Was ist ein Beweisverfahren und wann sollte man es einleiten?

Das sogenannte selbständige Beweisverfahren hat in baurechtlichen Angelegenheiten eine außerordentlich große Bedeutung.

Sinn und Zweck eines solchen Verfahrens ist eine Tatsachenfeststellung im Rahmen eines vor einem Gericht durchgeführten Verfahrens. Es werden in einem solchen Verfahren keine Rechts-, sondern lediglich tatsächliche Fragen geklärt. Am Ende eines solchen Verfahrens steht dementsprechend auch kein Urteil, sondern in aller Regel ein schriftliches Sachverständigengutachten.

Insbesondere bei der Feststellung von Baumängeln ist ein selbständiges Beweissicherungsverfahren von großem Wert. Oftmals hilft ein solches Verfahren nämlich, einen umfangreichen Bauprozess zu vermeiden. Ist beispielsweise erst einmal durch einen gerichtlich bestellten Sachverständigen das Vorhandensein von und die Verantwortlichkeit für Baumängel festgestellt, dann wird der in dem Gerichtsgutachten als gewährleistungspflichtig Dargestellte schon sehr gute Gründe haben müssen, um seiner - gutachterlich festgestellten - Mängelbeseitigungspflicht nicht freiwillig nachzukommen.

Mit Hilfe eines selbständigen Beweisverfahrens kann dem Verlust von wichtigen Beweisen vorgebaut werden.
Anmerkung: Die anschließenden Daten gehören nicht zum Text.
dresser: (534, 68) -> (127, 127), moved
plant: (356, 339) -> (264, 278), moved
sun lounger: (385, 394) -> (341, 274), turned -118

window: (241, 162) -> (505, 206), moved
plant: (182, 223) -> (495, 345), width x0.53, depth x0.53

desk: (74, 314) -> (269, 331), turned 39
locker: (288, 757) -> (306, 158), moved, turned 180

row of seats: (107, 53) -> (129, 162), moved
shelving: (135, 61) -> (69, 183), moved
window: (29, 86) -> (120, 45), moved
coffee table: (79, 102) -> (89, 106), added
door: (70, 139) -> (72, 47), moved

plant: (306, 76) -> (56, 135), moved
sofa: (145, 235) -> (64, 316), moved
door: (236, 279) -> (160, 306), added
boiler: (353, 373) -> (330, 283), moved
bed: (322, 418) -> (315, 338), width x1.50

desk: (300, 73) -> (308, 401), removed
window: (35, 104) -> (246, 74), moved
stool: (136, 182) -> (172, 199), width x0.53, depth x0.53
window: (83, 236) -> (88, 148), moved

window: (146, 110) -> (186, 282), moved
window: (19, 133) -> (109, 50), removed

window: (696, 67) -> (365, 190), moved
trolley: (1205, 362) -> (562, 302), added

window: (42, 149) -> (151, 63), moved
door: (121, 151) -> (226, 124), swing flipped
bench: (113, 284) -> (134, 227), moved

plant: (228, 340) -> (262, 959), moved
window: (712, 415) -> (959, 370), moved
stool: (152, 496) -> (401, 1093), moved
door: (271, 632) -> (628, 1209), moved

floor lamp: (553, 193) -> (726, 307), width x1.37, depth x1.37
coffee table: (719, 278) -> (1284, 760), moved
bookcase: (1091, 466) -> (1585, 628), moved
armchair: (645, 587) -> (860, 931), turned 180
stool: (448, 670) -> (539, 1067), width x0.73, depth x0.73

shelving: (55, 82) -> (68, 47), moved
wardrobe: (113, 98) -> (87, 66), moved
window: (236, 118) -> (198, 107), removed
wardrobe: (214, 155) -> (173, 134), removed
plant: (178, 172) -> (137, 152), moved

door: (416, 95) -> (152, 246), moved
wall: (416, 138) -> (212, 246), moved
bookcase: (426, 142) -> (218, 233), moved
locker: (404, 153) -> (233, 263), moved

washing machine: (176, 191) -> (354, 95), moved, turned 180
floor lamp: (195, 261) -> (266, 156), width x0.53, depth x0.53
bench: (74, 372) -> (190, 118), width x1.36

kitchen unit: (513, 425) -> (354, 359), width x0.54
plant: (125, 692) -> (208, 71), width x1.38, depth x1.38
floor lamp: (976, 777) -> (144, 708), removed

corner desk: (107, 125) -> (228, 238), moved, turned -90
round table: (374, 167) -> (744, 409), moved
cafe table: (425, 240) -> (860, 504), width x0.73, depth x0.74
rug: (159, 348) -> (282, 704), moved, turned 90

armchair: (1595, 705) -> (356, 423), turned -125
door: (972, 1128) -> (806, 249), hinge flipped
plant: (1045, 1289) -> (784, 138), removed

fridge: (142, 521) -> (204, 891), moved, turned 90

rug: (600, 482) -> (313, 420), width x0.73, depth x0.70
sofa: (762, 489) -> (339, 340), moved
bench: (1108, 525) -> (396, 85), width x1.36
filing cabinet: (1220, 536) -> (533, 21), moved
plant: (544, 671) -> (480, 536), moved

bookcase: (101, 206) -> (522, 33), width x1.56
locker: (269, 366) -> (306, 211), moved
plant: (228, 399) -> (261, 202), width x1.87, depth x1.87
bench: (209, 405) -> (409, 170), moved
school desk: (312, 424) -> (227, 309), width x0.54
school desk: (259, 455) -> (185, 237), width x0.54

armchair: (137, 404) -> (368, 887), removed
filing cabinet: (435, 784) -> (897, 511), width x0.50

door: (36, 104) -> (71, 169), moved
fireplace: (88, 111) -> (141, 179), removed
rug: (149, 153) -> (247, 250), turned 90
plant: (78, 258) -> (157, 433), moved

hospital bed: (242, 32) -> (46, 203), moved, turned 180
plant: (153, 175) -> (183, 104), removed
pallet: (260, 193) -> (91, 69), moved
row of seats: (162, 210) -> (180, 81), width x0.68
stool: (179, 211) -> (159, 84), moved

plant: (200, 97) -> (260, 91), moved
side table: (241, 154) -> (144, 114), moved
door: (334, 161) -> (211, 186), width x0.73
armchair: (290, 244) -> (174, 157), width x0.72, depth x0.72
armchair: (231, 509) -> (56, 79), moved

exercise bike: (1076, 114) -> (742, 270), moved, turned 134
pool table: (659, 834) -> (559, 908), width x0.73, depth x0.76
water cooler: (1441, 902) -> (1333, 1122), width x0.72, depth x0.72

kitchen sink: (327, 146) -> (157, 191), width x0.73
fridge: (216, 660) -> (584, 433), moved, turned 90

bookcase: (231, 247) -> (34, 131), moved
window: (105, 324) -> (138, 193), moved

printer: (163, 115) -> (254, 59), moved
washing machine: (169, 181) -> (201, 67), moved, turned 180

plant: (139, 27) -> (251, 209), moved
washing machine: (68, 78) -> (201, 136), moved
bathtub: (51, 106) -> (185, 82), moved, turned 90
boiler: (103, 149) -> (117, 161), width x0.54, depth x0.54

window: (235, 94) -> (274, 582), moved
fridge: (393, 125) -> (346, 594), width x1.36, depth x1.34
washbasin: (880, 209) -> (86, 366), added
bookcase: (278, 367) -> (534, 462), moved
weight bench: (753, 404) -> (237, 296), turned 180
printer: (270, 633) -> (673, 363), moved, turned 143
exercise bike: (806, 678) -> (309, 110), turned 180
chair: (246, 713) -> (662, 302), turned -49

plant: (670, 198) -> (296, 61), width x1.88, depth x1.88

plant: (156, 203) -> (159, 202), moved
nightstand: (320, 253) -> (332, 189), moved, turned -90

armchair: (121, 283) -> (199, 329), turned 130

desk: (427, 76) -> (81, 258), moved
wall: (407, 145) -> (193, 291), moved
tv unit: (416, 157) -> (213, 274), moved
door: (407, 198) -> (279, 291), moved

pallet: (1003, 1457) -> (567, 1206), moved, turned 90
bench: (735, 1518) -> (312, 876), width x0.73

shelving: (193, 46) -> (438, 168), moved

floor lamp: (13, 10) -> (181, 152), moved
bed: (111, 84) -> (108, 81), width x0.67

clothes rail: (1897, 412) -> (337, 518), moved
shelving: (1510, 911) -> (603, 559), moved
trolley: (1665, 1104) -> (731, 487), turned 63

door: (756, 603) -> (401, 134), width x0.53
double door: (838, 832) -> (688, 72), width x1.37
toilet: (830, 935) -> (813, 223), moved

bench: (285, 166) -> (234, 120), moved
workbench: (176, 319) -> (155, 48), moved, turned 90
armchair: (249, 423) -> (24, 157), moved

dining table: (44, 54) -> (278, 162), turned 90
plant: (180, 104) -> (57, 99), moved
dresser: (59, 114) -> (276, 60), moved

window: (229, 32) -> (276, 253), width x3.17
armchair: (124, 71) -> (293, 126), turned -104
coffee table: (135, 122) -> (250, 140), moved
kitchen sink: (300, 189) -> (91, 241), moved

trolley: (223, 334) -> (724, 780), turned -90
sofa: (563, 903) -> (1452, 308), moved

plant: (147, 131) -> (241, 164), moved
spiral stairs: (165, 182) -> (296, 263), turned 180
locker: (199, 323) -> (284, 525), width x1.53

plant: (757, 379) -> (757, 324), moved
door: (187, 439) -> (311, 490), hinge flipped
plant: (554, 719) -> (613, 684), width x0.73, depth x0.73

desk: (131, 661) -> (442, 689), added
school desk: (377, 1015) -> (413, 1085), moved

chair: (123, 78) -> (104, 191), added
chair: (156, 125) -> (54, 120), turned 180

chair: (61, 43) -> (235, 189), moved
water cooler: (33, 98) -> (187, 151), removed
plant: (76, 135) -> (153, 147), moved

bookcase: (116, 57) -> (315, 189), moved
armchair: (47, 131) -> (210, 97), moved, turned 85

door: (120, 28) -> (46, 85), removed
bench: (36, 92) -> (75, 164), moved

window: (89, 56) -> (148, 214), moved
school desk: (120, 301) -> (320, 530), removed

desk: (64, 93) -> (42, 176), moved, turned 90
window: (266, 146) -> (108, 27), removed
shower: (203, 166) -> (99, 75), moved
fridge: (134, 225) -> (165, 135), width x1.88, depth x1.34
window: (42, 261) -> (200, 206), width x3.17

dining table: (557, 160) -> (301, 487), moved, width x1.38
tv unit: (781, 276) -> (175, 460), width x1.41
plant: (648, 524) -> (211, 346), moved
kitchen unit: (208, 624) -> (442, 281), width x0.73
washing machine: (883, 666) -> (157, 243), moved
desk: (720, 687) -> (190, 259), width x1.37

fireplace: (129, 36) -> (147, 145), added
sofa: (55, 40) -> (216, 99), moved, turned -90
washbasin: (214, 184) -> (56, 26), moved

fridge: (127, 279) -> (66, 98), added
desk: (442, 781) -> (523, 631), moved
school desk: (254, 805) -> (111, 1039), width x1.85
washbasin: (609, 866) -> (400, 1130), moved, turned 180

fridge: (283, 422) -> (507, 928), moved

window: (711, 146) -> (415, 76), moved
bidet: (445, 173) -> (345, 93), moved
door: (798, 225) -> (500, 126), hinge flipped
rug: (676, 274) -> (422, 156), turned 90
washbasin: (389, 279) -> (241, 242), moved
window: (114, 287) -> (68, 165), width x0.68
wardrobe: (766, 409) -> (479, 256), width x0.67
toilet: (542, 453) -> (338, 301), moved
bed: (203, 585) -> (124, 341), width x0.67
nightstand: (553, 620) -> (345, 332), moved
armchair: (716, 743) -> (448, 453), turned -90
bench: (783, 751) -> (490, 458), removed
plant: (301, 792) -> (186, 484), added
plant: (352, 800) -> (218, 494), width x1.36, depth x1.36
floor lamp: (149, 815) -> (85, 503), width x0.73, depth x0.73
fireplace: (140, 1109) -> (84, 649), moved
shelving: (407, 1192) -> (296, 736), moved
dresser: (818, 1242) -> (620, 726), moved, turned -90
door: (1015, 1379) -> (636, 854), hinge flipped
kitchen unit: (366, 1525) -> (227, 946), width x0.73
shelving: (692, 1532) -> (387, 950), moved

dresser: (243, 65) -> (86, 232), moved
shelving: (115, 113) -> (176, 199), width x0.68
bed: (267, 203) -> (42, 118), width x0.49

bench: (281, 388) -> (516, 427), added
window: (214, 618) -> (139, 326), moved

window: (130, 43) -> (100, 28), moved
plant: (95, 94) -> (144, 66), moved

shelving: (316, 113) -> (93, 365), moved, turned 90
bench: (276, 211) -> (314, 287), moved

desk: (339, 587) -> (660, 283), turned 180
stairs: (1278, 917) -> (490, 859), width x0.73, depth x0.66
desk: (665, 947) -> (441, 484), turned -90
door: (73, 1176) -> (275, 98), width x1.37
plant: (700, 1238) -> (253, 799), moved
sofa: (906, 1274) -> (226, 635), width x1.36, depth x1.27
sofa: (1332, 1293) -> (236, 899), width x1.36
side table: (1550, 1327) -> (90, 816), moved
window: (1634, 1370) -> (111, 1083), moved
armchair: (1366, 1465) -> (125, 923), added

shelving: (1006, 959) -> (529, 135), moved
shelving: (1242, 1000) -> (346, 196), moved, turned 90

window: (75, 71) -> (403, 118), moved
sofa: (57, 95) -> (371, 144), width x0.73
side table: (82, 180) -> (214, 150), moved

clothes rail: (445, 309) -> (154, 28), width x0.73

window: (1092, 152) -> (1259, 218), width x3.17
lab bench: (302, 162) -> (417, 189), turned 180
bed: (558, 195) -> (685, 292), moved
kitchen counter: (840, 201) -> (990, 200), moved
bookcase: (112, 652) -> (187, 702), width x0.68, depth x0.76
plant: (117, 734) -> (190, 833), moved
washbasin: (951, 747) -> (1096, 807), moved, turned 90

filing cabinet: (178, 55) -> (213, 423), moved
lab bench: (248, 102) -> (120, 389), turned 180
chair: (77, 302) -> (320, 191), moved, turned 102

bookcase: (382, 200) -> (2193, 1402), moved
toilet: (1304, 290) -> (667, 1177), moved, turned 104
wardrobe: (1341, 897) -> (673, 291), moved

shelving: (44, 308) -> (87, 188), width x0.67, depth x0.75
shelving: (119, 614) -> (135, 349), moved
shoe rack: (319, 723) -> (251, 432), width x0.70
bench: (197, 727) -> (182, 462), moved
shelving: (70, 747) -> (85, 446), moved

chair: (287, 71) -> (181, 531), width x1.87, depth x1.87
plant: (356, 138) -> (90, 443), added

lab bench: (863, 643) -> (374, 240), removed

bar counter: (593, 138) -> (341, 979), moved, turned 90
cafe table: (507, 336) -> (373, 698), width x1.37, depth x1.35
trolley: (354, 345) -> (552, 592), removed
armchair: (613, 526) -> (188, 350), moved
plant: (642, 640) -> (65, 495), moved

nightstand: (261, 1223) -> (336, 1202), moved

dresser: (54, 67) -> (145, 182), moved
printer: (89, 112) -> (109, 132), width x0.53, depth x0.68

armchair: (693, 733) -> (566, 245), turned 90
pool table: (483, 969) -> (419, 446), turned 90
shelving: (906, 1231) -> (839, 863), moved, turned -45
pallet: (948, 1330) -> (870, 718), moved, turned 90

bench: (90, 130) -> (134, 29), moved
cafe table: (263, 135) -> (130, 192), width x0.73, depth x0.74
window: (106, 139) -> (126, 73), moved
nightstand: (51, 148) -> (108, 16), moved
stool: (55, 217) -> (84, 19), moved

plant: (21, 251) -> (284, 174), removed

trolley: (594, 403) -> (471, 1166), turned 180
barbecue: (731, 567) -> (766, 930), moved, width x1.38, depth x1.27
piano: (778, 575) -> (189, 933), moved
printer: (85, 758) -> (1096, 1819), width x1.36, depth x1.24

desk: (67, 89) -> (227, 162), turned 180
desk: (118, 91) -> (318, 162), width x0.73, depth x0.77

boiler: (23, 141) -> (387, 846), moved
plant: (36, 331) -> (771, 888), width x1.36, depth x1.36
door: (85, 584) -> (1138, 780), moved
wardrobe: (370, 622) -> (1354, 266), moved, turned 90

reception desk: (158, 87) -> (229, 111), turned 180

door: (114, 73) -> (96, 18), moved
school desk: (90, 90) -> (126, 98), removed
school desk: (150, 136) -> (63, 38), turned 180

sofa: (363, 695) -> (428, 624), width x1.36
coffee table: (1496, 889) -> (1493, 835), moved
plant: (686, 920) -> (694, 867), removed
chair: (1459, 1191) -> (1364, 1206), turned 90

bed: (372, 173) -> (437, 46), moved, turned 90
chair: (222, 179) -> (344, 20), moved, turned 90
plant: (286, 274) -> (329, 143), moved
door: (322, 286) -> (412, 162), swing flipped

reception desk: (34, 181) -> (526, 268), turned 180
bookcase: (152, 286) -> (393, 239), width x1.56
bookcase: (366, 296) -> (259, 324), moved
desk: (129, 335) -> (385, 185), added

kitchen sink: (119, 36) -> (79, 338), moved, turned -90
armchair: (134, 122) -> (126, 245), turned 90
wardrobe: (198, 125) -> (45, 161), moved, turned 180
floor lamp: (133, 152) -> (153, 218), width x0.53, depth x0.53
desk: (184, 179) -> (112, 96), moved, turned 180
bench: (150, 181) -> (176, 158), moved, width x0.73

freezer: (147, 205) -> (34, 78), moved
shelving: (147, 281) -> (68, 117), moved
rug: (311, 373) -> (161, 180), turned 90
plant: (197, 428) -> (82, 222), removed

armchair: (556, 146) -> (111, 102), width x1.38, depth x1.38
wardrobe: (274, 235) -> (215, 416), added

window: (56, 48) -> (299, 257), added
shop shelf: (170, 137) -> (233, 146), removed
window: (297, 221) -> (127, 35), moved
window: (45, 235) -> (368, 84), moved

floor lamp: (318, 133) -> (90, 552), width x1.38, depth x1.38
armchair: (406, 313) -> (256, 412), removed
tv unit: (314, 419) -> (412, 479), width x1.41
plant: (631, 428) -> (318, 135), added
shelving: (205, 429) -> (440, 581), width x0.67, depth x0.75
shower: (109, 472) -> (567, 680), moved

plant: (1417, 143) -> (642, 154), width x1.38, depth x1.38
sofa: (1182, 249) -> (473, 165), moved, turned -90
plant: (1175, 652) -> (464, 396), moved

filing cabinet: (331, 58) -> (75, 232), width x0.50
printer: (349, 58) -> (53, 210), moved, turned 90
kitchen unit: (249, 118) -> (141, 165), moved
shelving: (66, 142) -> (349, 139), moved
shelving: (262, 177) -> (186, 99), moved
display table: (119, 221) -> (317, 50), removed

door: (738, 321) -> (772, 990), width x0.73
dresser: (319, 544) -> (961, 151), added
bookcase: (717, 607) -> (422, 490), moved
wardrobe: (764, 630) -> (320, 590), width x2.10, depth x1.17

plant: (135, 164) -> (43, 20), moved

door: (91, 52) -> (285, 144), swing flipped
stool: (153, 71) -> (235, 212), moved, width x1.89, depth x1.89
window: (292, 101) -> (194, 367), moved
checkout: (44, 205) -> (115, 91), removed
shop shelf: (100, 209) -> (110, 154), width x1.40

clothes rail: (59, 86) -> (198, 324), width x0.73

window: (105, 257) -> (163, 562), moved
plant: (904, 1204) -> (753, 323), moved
Dies kann sowohl vor Baubeginn wichtig sein, wenn man z.B. bei Tunnelbauarbeiten die genaue Zusammensetzung des Bodens feststellen lässt, um auf diese Art das geschuldete Leistungssoll zu definieren.

Auch während der Bauzeit können immer wieder Situationen auftauchen, in denen Bedarf für die Klärung von Einzelfragen gegeben ist, die bei ungehindertem Bauablauf vielleicht nicht mehr oder nur noch unter großen Schwierigkeiten beantwortet werden können.

So sollte beispielsweise die Frage, ob Bewehrungsstahl vom Auftragnehmer in vertraglich geschuldeter Güte angeliefert und eingebaut wird, bei berechtigten Zweifeln tunlichst geklärt werden, bevor der Stahl eingebaut und zubetoniert wurde.

Und schließlich gibt es auch in der Gewährleistungsphase zahlreiche Situationen, in denen Bedarf für eine schnelle und notfalls gerichtsverwertbare Tatsachenfeststellung gegeben ist. So ist beispielsweise die Durchführung von Ersatzvornahmemaßnahmen bei verweigerter Mängelbeseitigung durch den Auftragnehmer in der Regel erst dann empfehlenswert, wenn die Verantwortlichkeit für einen Mangel vorab - nach Möglichkeit mit Hilfe eines selbständigen Beweisverfahrens - festgestellt wurde.

Beseitigt man als Auftraggeber vor Klärung von Verantwortlichkeiten die Mängel, läuft man in einer nachfolgenden gerichtlichen Auseinandersetzung Gefahr, dass das Gericht beweiserhebliche Tatsachen nicht mehr feststellen kann und man den Prozess alleine aus Beweisgründen verliert.